Species of shrub endemic to Western Australia

Grevillea pectinata, commonly known as comb-leaf grevillea, is a species of flowering plant in the family Proteaceae and is endemic to the south of Western Australia. It is a spreading shrub with divided, comb-like leaves and mauve-pink to red and cream-coloured to yellow flowers with a red to deep pink style.

==Description==
Grevillea pectinata is spreading shrub that typically grows to a height of 0.5–2.5 m and sometimes forms a lignotuber.
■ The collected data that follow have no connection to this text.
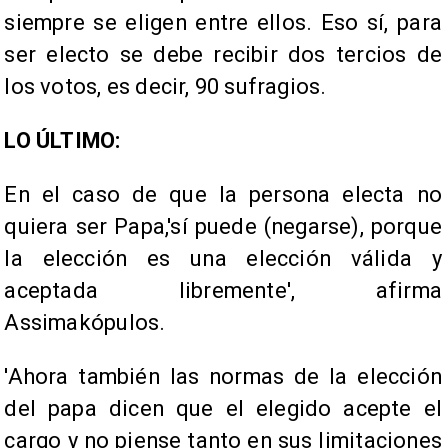
siempre se eligen entre ellos. Eso sí, para
ser electo se debe recibir dos tercios de
los votos, es decir, 90 sufragios.
LO ÚLTIMO:
En el caso de que la persona electa no
quiera ser Papa,'sí puede (negarse), porque
la elección es una elección válida y
aceptada libremente', afirma
Assimakópulos.
'Ahora también las normas de la elección
del papa dicen que el elegido acepte el
cargo y no piense tanto en sus limitaciones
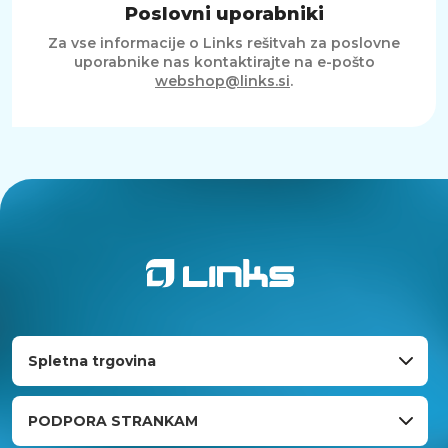
Poslovni uporabniki
Za vse informacije o Links rešitvah za poslovne
uporabnike nas kontaktirajte na e-pošto
webshop@links.si
.
Spletna trgovina
PODPORA STRANKAM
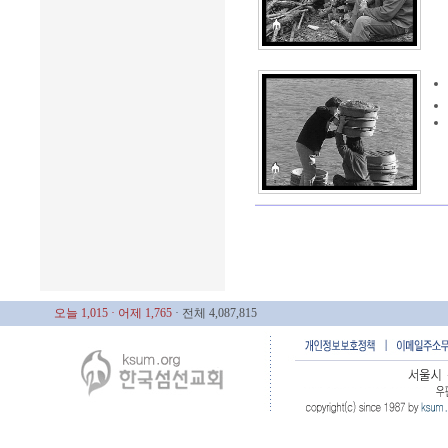
오늘 1,015
· 어제 1,765
· 전체 4,087,815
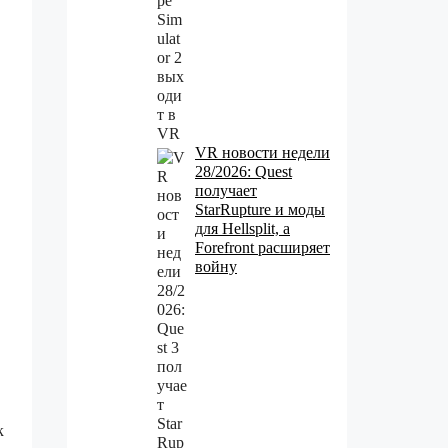
VR новости недели
28/2026: Quest
получает
StarRupture и моды
для Hellsplit, а
Forefront расширяет
войну
к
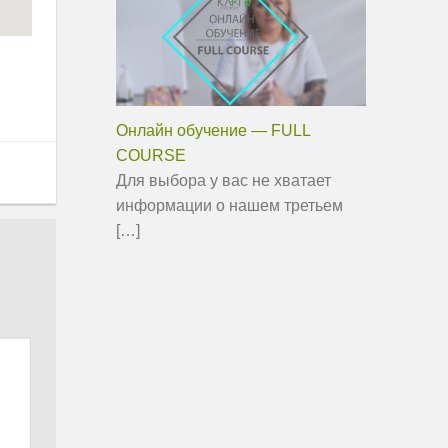
Онлайн обучение — FULL
COURSE
Для выбора у вас не хватает
информации о нашем третьем
[…]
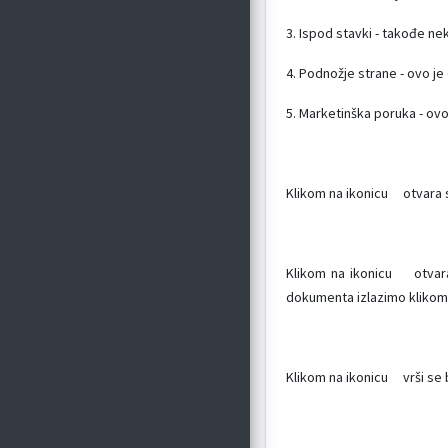
3. Ispod stavki - takođe ne
4. Podnožje strane - ovo je
5. Marketinška poruka - ov
Klikom na ikonicu
otvara s
Klikom na ikonicu
otvara
dokumenta izlazimo klikom
Klikom na ikonicu
vrši se b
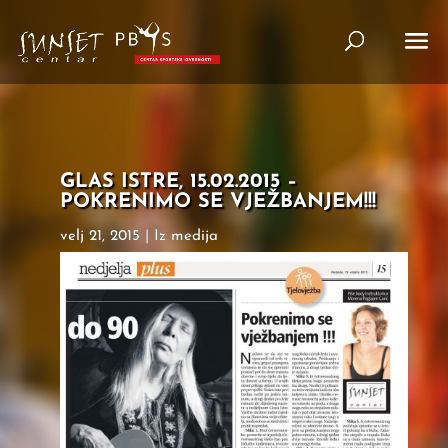
GLAS ISTRE, 15.02.2015 –
POKRENIMO SE VJEŽBANJEM!!!
velj 21, 2015
|
Iz medija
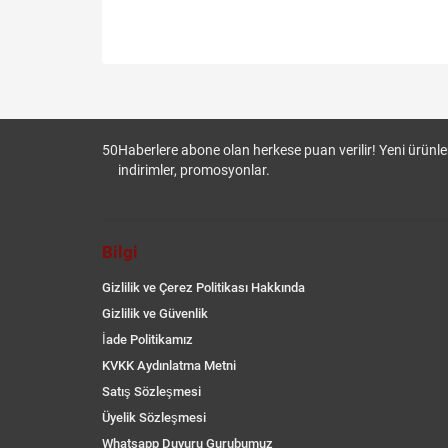
50
Haberlere abone olan herkese puan verilir! Yeni ürünler
indirimler, promosyonlar.
Bilgi
Gizlilik ve Çerez Politikası Hakkında
Gizlilik ve Güvenlik
İade Politikamız
KVKK Aydınlatma Metni
Satış Sözleşmesi
Üyelik Sözleşmesi
Whatsapp Duyuru Gurubumuz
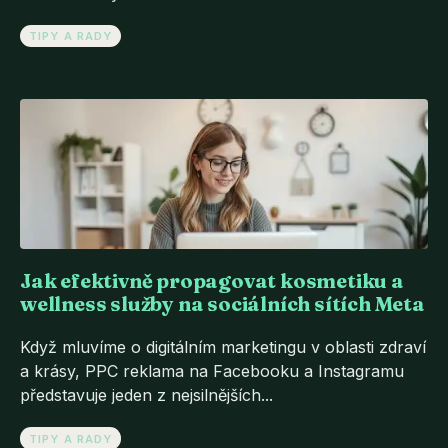
TIPY A RADY
Jak efektivně propagovat kosmetiku a
wellness služby na sociálních sítích Meta
Když mluvíme o digitálním marketingu v oblasti zdraví
a krásy, PPC reklama na Facebooku a Instagramu
představuje jeden z nejsilnějších...
TIPY A RADY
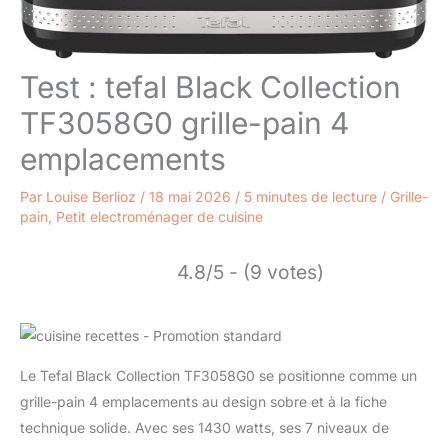
Test : tefal Black Collection
TF3058G0 grille-pain 4
emplacements
Par
Louise Berlioz
/
18 mai 2026
/
5 minutes de lecture
/
Grille-
pain
,
Petit electroménager de cuisine
4.8/5 - (9 votes)
Le Tefal Black Collection TF3058G0 se positionne comme un
grille-pain 4 emplacements au design sobre et à la fiche
technique solide. Avec ses 1430 watts, ses 7 niveaux de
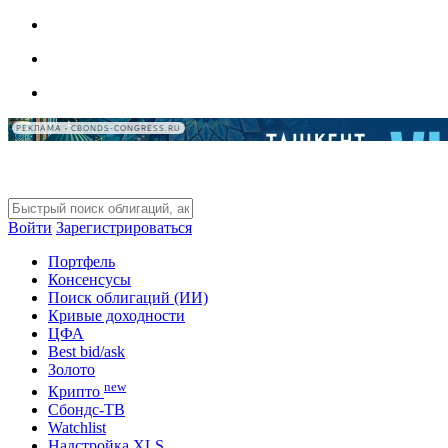
РЕКЛАМА • CBONDS-CONGRESS.RU
Войти
Зарегистрироваться
Портфель
Консенсусы
Поиск облигаций (ИИ)
Кривые доходности
ЦФА
Best bid/ask
Золото
new
Крипто
Сбондс-ТВ
Watchlist
Надстройка XLS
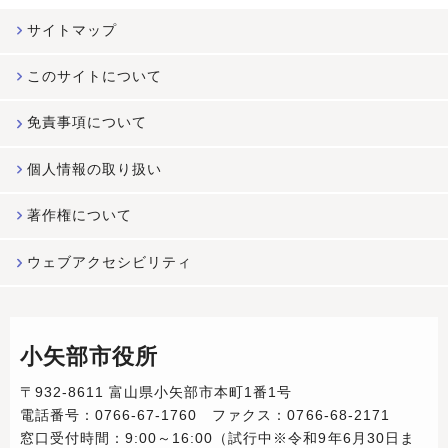
サイトマップ
このサイトについて
免責事項について
個人情報の取り扱い
著作権について
ウェブアクセシビリティ
小矢部市役所
〒932-8611 富山県小矢部市本町1番1号
電話番号：0766-67-1760 ファクス：0766-68-2171
窓口受付時間：9:00～16:00（試行中※令和9年6月30日ま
Its leaves are 15–60 mm long, 7–25 mm wide and oblong to egg-shaped in outline, pinnatipartite to pinnatisect with 8 to 24 lobes sharply-pointed, linear lobes 3–22 mm long and 0.8–1.6 mm wide, the lobes sometimes almost touching. The edges of the lobes are more or less rolled under, enclosing most of the lower surface. The flowers are arranged singly or in clusters of up to 10 flowers on a rachis 1–5 mm long, the pistil 27–37 mm long. The flowers are mauve-pink to red and cream-coloured to yellow, the style red to deep pink. Flowering occurs from June to January and the fruit is an erect, glabrous follicle 8–11 mm long with prominent horns or ridges.

==Taxonomy==
Grevillea pectinata was first formally described by botanist Robert Brown in 1830 in Supplementum primum prodromi florae Novae Hollandiae. The specific epithet (pectinata) means "in the form of a comb", referring to the leaves.

==Distribution and habitat==
Comb-leaf grevillea grows in mallee scrub, heath or low woodland in near-coastal areas of southern Western Australia from the Stirling Range to near Esperance and inland as far as Kulin and Lake King in the Esperance Plains and Mallee bioregions.

==Conservation status==
This grevillea is listed as "not threatened" by the Government of Western Australia Department of Biodiversity, Conservation and Attractions.